Cape Town - Cricket South Africa have paid tribute to Norman Gordon who passed away on Tuesday morning at the grand age of 103.
He was the oldest living international cricketer up to the time of his death and the last surviving one to have played prior to World War II.
He represented South Africa in five Test matches as an opening bowler in the well-remembered Timeless Test Series against England in the 1938/39 season, taking 20 wickets in the series, including a five-wicket haul (and seven in the match) in his debut performance.
The outbreak of World War II brought a premature end to his Test career.
It remains a matter for conjecture and surprise that he was first chosen for South Africa at the age of 27 and did not gain selection for the earlier series against England and Australia in the mid-1930s.
Known by the nickname of ‘Mobil’ among his fellow players he lived an active life virtually up to the time of his death and was an honorary life member of the Houghton Golf Club.

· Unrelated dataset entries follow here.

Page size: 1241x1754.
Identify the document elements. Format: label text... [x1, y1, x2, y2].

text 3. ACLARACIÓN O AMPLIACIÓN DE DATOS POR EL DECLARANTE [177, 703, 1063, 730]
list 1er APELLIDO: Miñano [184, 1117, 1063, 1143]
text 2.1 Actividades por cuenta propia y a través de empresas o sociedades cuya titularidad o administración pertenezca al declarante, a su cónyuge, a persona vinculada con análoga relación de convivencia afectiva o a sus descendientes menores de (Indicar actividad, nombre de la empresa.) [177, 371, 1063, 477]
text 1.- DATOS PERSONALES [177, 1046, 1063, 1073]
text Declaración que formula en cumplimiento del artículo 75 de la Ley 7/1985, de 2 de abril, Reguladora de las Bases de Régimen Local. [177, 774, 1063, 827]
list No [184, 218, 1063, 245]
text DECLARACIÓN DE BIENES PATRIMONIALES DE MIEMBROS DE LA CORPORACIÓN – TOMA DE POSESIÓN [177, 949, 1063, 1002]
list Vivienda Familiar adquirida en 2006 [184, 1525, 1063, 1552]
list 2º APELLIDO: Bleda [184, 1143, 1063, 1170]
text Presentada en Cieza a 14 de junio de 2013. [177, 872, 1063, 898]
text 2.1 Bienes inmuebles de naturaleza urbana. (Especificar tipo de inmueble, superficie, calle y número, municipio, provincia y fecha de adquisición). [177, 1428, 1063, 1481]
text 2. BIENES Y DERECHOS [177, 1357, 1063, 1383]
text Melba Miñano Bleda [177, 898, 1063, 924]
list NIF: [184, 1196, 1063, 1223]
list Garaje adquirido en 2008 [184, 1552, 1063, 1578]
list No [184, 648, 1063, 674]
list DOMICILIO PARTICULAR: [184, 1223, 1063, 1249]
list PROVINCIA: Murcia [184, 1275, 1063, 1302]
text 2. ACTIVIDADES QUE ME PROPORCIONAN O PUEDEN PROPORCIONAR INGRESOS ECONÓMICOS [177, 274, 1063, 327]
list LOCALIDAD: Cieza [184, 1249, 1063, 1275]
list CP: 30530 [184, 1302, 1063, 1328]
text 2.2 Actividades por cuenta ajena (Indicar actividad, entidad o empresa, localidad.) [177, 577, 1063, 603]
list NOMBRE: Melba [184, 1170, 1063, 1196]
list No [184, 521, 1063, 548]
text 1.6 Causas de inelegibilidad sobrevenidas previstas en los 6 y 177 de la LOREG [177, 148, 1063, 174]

"We are saddened to hear of his passing," said CSA chief executive, Haroon Lorgat.
"He certainly lived a full and active life and it is wonderful that he could achieve a century of good and healthy living.
"On behalf of the South African cricket family I extend sympathies to his family and friends."
The oldest living Test cricketer is now Lindsay Tuckett (95) who represented South Africa as a fast bowler in the period immediately after World War II.